+++ The data +++

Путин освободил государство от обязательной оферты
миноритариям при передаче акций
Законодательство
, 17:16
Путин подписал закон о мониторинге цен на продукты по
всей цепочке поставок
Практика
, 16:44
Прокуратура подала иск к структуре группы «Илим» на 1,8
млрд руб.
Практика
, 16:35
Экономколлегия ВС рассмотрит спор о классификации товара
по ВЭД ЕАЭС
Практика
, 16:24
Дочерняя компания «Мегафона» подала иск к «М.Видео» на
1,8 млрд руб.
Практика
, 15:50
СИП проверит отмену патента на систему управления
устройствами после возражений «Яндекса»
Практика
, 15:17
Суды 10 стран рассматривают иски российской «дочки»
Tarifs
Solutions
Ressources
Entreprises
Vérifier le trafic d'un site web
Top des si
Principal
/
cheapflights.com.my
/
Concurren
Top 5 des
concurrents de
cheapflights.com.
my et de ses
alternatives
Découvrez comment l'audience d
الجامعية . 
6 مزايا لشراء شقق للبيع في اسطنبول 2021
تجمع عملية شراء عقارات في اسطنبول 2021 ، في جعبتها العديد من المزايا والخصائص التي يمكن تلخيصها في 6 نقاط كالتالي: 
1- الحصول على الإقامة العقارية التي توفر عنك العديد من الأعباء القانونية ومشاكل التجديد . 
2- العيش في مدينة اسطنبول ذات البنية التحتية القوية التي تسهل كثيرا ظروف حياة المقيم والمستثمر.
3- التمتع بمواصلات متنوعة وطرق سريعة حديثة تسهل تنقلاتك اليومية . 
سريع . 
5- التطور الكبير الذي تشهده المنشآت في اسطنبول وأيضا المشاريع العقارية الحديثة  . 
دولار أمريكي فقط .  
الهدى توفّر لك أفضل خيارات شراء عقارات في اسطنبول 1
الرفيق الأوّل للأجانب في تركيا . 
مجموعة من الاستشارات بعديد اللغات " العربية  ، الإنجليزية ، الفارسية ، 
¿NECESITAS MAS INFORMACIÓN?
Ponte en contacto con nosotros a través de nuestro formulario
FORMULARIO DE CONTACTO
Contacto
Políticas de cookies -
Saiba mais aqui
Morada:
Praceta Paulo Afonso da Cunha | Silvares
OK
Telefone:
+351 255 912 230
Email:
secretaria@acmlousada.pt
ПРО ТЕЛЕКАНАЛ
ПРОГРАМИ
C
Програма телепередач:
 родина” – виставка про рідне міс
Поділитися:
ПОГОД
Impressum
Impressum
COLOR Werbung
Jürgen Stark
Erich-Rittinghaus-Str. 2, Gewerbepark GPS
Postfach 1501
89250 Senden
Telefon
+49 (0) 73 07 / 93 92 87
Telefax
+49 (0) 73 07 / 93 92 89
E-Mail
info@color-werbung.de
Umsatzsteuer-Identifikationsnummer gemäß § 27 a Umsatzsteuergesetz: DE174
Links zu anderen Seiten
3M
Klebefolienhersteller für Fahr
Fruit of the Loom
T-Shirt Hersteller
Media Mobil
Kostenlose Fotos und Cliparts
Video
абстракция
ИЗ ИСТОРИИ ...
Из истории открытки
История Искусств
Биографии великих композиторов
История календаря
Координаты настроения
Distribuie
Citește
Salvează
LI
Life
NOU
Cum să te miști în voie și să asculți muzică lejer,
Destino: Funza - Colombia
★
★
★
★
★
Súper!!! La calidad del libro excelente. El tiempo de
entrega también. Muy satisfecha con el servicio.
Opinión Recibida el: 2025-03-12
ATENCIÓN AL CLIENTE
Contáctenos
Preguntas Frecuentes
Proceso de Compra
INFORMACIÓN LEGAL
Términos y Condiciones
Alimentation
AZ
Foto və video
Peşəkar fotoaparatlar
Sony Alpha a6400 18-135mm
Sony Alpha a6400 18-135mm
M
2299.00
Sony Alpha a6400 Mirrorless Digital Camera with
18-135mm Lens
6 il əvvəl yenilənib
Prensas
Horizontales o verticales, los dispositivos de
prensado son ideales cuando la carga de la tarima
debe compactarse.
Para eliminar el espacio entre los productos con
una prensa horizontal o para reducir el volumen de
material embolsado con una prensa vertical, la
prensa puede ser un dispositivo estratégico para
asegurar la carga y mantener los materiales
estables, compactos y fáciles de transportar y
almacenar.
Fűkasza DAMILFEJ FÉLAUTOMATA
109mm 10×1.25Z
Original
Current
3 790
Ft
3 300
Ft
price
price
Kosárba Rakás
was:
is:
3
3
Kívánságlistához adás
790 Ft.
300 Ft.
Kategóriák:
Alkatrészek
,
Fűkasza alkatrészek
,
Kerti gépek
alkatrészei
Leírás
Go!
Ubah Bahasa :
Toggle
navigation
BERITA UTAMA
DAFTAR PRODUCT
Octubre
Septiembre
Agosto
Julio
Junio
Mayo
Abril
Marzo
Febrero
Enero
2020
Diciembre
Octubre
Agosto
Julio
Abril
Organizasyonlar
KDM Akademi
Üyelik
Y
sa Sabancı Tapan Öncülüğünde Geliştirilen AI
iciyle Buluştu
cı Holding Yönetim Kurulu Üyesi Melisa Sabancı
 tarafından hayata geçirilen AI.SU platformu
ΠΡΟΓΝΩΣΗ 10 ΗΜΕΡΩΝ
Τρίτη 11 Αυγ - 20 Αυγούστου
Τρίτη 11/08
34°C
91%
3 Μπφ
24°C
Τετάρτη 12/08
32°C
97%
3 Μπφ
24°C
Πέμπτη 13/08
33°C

+++

### What you should do
In the listing above, find the line with "всей цепочке поставок" and the line with "255 912 230", then print exactly those lines and every line between them.

### Solution for this problem
всей цепочке поставок
Практика
, 16:44
Прокуратура подала иск к структуре группы «Илим» на 1,8
млрд руб.
Практика
, 16:35
Экономколлегия ВС рассмотрит спор о классификации товара
по ВЭД ЕАЭС
Практика
, 16:24
Дочерняя компания «Мегафона» подала иск к «М.Видео» на
1,8 млрд руб.
Практика
, 15:50
СИП проверит отмену патента на систему управления
устройствами после возражений «Яндекса»
Практика
, 15:17
Суды 10 стран рассматривают иски российской «дочки»
Tarifs
Solutions
Ressources
Entreprises
Vérifier le trafic d'un site web
Top des si
Principal
/
cheapflights.com.my
/
Concurren
Top 5 des
concurrents de
cheapflights.com.
my et de ses
alternatives
Découvrez comment l'audience d
الجامعية . 
6 مزايا لشراء شقق للبيع في اسطنبول 2021
تجمع عملية شراء عقارات في اسطنبول 2021 ، في جعبتها العديد من المزايا والخصائص التي يمكن تلخيصها في 6 نقاط كالتالي: 
1- الحصول على الإقامة العقارية التي توفر عنك العديد من الأعباء القانونية ومشاكل التجديد . 
2- العيش في مدينة اسطنبول ذات البنية التحتية القوية التي تسهل كثيرا ظروف حياة المقيم والمستثمر.
3- التمتع بمواصلات متنوعة وطرق سريعة حديثة تسهل تنقلاتك اليومية . 
سريع . 
5- التطور الكبير الذي تشهده المنشآت في اسطنبول وأيضا المشاريع العقارية الحديثة  . 
دولار أمريكي فقط .  
الهدى توفّر لك أفضل خيارات شراء عقارات في اسطنبول 1
الرفيق الأوّل للأجانب في تركيا . 
مجموعة من الاستشارات بعديد اللغات " العربية  ، الإنجليزية ، الفارسية ، 
¿NECESITAS MAS INFORMACIÓN?
Ponte en contacto con nosotros a través de nuestro formulario
FORMULARIO DE CONTACTO
Contacto
Políticas de cookies -
Saiba mais aqui
Morada:
Praceta Paulo Afonso da Cunha | Silvares
OK
Telefone:
+351 255 912 230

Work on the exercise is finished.